DATA FOR THIS EXERCISE: Begin
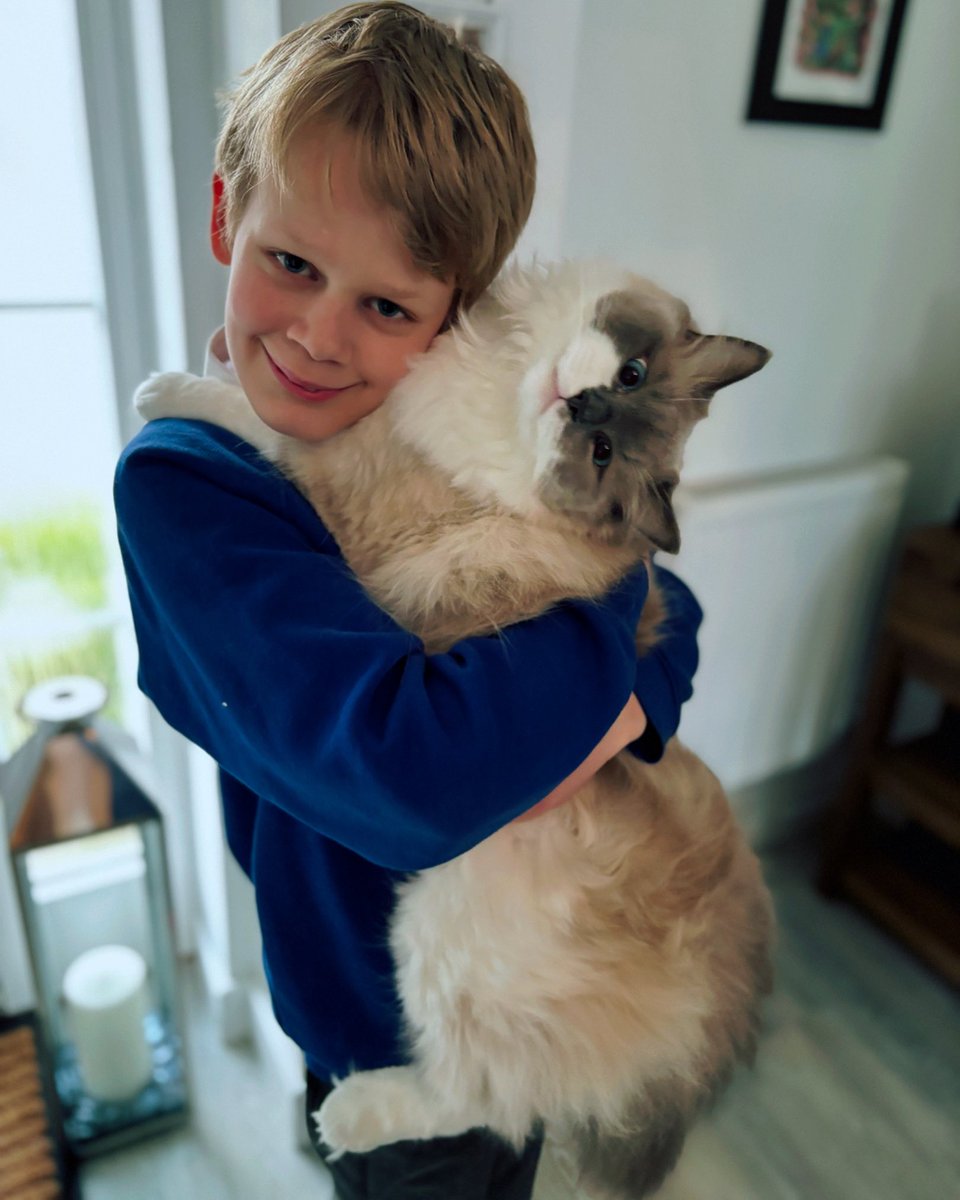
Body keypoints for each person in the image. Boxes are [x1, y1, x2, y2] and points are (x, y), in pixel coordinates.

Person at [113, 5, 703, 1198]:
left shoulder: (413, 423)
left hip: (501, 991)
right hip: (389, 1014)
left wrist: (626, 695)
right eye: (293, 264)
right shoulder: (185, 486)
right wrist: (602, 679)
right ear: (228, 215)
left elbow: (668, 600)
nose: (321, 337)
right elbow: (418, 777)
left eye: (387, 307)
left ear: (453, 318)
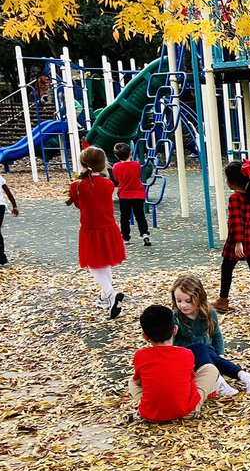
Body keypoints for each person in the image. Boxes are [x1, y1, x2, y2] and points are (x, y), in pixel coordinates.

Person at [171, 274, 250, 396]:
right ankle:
DATA FOR THIS EXERCISE: End
DATA FOR THIS EXERCISE: Begin
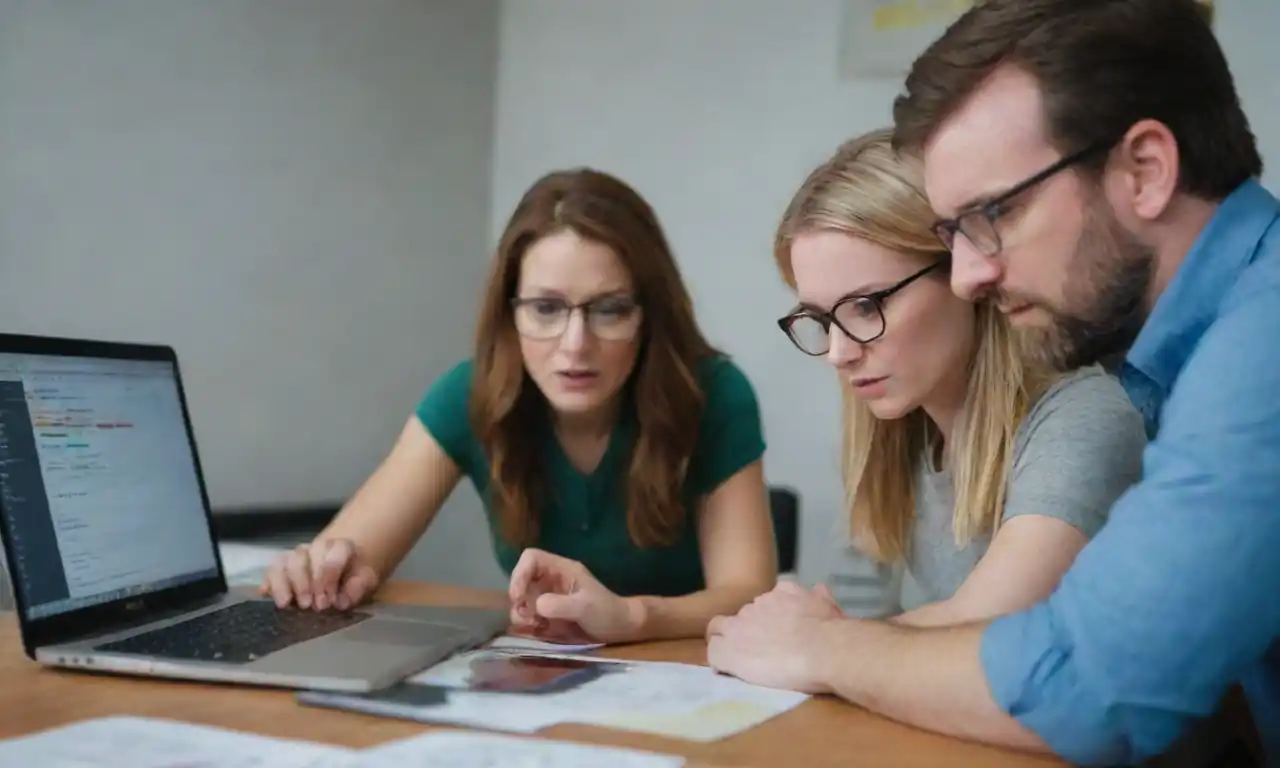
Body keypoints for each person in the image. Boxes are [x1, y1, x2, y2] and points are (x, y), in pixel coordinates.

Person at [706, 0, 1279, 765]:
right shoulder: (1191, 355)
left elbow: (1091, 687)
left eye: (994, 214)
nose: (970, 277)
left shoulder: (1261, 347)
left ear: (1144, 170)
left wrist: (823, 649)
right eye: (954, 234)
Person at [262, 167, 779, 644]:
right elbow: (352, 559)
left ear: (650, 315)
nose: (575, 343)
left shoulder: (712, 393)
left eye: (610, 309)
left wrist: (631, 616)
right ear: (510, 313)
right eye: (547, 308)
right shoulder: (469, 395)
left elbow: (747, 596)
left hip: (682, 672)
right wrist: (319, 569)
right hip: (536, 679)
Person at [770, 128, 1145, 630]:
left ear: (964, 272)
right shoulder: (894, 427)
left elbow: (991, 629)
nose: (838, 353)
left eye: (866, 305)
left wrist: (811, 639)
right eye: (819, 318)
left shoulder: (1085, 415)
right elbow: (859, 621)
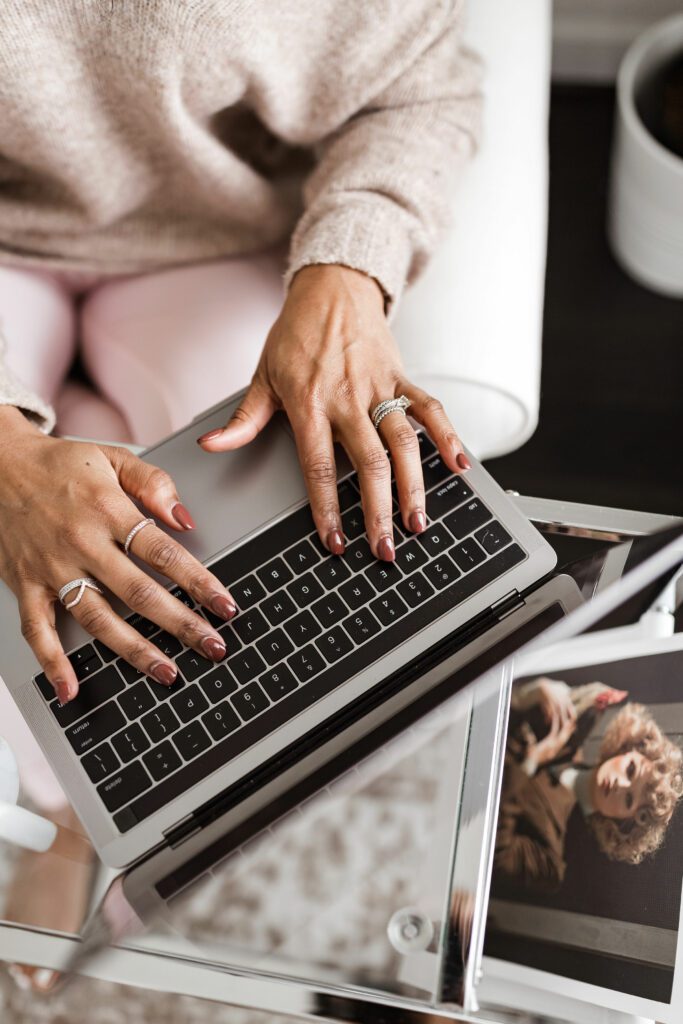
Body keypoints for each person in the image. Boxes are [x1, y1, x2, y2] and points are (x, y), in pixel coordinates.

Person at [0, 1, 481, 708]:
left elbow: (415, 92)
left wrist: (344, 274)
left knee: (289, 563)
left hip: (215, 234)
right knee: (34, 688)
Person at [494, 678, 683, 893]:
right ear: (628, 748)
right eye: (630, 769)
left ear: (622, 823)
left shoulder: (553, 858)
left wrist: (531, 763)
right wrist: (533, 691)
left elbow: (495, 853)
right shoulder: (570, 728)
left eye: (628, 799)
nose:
DATA FOR THIS EXERCISE: End
● TASK TO CARRY OUT:
In the entries above, find lines with "shoulder" and copy each.

● REPLY:
left shoulder: (413, 423)
right shoulder: (185, 486)
right shoulder: (1191, 355)
left shoulder: (1261, 347)
left shoulder: (712, 393)
right shoulder: (469, 395)
right shoulder: (894, 427)
left shoulder: (1085, 415)
left shoulder: (553, 858)
right shoulder: (570, 728)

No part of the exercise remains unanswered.